Abbas Güçlü

Abbas Güçlü

aguclu@milliyet.com.tr

Tüm Yazıları

İnsanoğlu tek tanrılı dinlere kadar hep bir şeylere taptı.

Ay’a, Güneş’e, ateşe, suya ve daha aklınıza ne geliyorsa!..

Kitaplı dinler ve Allah’a olan inançla birlikte, bu biraz azalır gibi olsa da şimdi yine sanki farklı arayışlar ve farklı dayatmalar söz konusu!

Son yıllarda, teknoloji ve özellikle de sosyal medya, hayatımıza öylesine girdi ki adeta tanrılaştırılıyor. Tıpkı çok tanrılı dönemlerde olduğu gibi!..

Bilim ve teknolojinin geldiği son nokta, özellikle de yapay zekâ belli ki kimilerinin aklını başından almış durumda.
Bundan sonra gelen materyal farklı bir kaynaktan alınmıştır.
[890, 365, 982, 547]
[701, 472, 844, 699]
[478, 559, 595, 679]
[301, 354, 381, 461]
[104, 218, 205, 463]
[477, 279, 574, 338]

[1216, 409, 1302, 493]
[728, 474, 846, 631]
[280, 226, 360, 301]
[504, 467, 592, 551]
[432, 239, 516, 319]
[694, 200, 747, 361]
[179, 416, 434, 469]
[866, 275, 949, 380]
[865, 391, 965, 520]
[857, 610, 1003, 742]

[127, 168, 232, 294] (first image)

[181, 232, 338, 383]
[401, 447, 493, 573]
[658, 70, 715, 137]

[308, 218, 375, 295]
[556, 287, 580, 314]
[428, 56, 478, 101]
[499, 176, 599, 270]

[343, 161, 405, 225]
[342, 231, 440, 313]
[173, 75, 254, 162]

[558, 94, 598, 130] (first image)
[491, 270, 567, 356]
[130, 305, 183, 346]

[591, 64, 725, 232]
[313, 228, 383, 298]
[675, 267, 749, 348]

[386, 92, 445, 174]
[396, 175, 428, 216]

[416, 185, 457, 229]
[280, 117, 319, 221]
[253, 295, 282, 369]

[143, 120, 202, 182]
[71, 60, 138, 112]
Oysa hepsi insan beyninin bir ürünü ve insan beyni, ürettiği gibi, kontrolünü de sağlayabilir...

Haberin Devamı

Benzeri tartışmalar hem de çok daha yoğun bir şekilde neredeyse tüm gelişmiş ülkelerde yaşanıyor.

Peki, bilim ve teknoloji, insanı doğayı esir alabilir mi, yönetebilir mi?

Evet demek mümkün değil!

Ama şeyh uçmaz, müritler uçurur misali, bilim ve teknolojiyi öyle çılgınca savunanlar var ki asıl üretenler, onların yanında yaya kalır!..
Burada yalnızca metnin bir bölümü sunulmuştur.